▶ COMPITO SCRITTO: Stabilisci se ciascuna affermazione concorda con il brano sui tifosi genoani. Rispondi sì o no e cita testualmente le parole del brano che lo dimostrano. (a) La squadra del Genoa è nata nel 1893. (b) I tifosi hanno invaso il campo. (c) Le bandiere che tappezzano Genova sono soltanto rossoblù.
──────── ESTRATTO DELLA PAGINA
Tifosi genoani che hanno con la propria squadra (nata nel 1893, primo club d’Italia) un rapporto di amore viscerale visibile a occhio nudo da chiunque faccia una passeggiata a Genova. Città che vive di calcio, tappezzata di bandiere e bandieroni, che quando non sono rossoblù sono blucerchiati. Città di porto e di portuali, di industria e di operai. Dalla rassegna stampa di Blitz: “Sono persone che dalla vita non hanno molto altro che la passione per la loro squadra, dalla quale negli ultimi tempi hanno avuto solo amarezze. Non hanno invaso il campo, hanno solo intimato ai calciatori di levarsi quelle gloriose maglie, vecchie di 120 anni, perché li ritenevano indegni”.
────────────────
──────── ESTRATTI DEI RECORD
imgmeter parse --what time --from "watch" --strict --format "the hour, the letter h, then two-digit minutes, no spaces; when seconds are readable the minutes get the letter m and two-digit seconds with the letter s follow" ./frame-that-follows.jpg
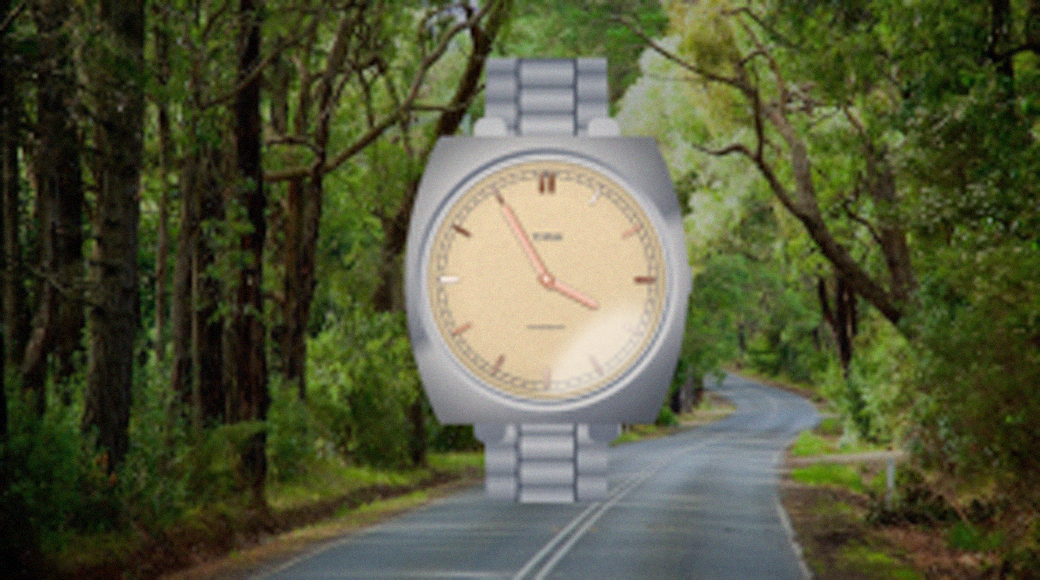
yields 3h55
────────────────
──────── ESTRATTI DEI RECORD
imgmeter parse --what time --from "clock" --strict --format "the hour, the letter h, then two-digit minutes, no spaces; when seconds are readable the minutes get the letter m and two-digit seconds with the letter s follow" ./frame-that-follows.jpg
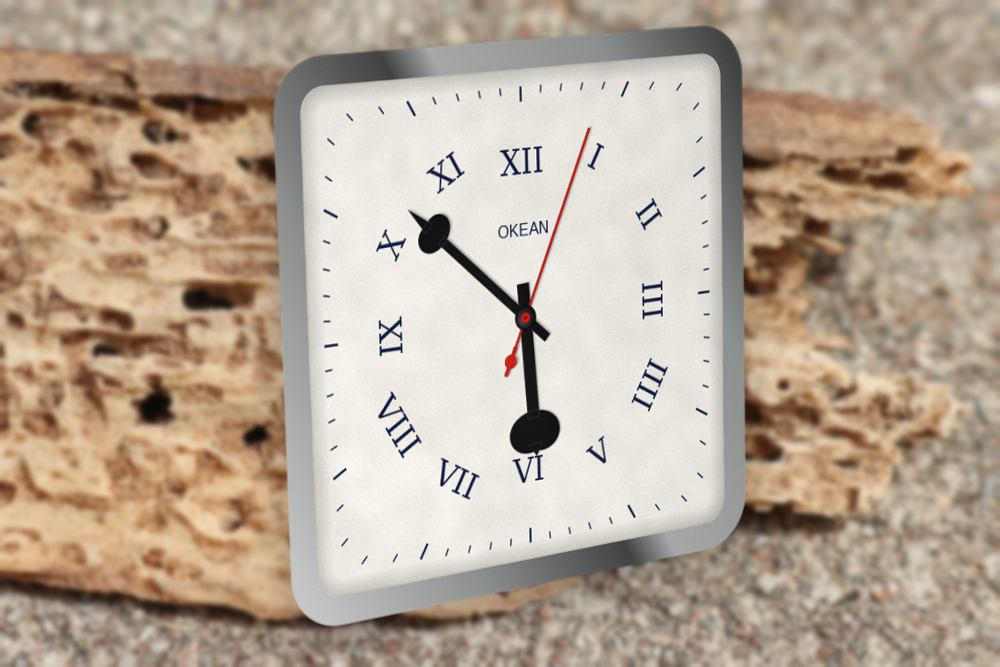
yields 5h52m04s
────────────────
▶ RISPOSTA CORRETTA:
(a) Sì: «nata nel 1893, primo club d’Italia».
(b) No: «Non hanno invaso il campo».
(c) No: «quando non sono rossoblù sono blucerchiati».